Dernière partie du désert, on est un peu tristes, c´est déjà fini. On avance en chantant toutes les chansons françaises dont on peut se souvenir. C´est décidé, dès qu´on peut, on installe des mini hauts-parleurs sur le vélo! L´entrée dans Turkménabat dure 15 longs km. La route est en mauvais état et les bâtiments des banlieues font pitié avec leurs façades sales et décrépites.

Le choix d´hôtels est très restreint et, comme dit Ben, c´est de l´arnaque officialisée. Le réceptionniste sort la feuille des tarifs (fixés par le gouvernement), une colonne pour les Turkmènes et une pour les étrangers: 5$ contre 20$ pour un lit dans un dortoir de 3. Certains jours, on regrette vraiment que les locaux ne voyagent pas pour savoir ce que ça fait de se faire avoir. Après d´âpres négociations, Ben réussit à nous obtenir deux lits dans un hôtel tout neuf. Sylvie aurait claqué la porte depuis longtemps!

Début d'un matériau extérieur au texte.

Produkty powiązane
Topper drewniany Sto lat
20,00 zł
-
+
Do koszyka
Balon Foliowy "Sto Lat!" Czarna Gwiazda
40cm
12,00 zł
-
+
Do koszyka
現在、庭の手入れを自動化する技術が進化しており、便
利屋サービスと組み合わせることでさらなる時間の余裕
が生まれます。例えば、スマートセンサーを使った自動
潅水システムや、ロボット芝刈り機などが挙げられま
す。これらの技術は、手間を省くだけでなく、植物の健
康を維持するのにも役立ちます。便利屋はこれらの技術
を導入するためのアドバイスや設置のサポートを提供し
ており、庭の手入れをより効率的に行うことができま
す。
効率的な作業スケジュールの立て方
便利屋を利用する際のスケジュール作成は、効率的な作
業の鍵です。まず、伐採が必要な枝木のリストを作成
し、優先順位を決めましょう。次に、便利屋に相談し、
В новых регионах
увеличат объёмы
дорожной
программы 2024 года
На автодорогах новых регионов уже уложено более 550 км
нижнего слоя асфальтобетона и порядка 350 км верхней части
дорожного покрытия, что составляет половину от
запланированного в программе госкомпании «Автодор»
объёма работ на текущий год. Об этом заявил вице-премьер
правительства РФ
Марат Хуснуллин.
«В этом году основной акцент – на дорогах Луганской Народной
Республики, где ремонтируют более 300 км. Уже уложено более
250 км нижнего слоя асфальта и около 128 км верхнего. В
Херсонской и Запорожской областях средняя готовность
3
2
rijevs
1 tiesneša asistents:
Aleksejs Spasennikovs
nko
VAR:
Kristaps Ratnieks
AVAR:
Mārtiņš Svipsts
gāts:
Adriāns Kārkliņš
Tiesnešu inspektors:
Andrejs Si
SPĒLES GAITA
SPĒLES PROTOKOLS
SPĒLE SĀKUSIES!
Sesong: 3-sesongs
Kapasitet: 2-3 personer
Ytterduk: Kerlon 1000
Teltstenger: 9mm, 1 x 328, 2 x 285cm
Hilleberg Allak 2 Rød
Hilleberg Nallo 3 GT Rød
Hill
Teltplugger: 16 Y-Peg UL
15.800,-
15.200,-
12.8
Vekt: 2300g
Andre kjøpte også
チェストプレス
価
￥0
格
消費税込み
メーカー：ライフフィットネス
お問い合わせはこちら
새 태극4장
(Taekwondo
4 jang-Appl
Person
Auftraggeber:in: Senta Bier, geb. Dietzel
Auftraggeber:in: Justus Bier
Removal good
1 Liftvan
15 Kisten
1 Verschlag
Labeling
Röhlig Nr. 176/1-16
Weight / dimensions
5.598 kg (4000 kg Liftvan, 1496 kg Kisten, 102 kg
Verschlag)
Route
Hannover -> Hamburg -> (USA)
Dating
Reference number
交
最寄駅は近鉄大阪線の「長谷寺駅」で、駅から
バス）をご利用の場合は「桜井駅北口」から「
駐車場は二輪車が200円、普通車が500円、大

Pour tromper l´attente, elle garde un œil sur les vélos.  Une bande d´enfants s´approchent mais ceux-là sont différents. Les plus grands empêchent les petits d´y toucher et leur expliquent le fonctionnement. Sylvie se détend et entame la conversation. Les deux aînés ont treize ans et semblent symboliser la mixité ethnique du pays. Murat est grand et posé, cheveux noirs et peau mate, tandis que son ami Sergeï, un petit blondinet, est un vrai vif-argent. Poliment, ils posent toutes sortes de questions dans un anglais hésitant, ils parlent mieux que la plupart des Turkmènes qu´on a rencontré! Gentiment ils nous aident à rentrer les vélos dans l´hôtel, si tous les enfants étaient comme eux!

Manque de chance, l´eau ne fonctionne pas dans notre chambre. On loge dans un dortoir de 3. Au lieu de nous donner une chambre double pour le même prix, ils préfèrent ouvrir une autre chambre pour qu´on puisse se doucher. On salit deux chambres mais on suppose qu´ils craignent trop le gouvernement pour dévier des procédures. On laisse une montagne de sable dans la baignoire, c´est d´ailleurs la première fois qu´un jus noir s´écoule quand on se douche... 6 jours sans douche, hum! Et maintenant, un vrai repas enfin! Mais les prix sont relativement élevés et ils veulent même nous facturer du sucre! C´est bien parce qu´on avait besoin d´une douche qu´on s´est arrêtés.

Départ sans regrets le lendemain matin. Heureusement qu´on a croisé plein de gens sympas sur notre route, on garde un très bon souvenir du Turkménistan et des Turkmènes ...

On a aussi repoussé nos limites. Il y a un an, cette traversée était un gros point d´interrogation, on pensait même prendre un bus! Il y a quelques mois, on stressait quand il n´y avait pas de villages tous les 20km. Et finalement, on a découvert que ce n´était pas si difficile de rouler 60 km sans village... Sylvie a aussi découvert qu´elle pouvait se passer de douche pendant 6 jours. Mais elle trouve que c´est plus difficile que transporter de l´eau pour 60 km!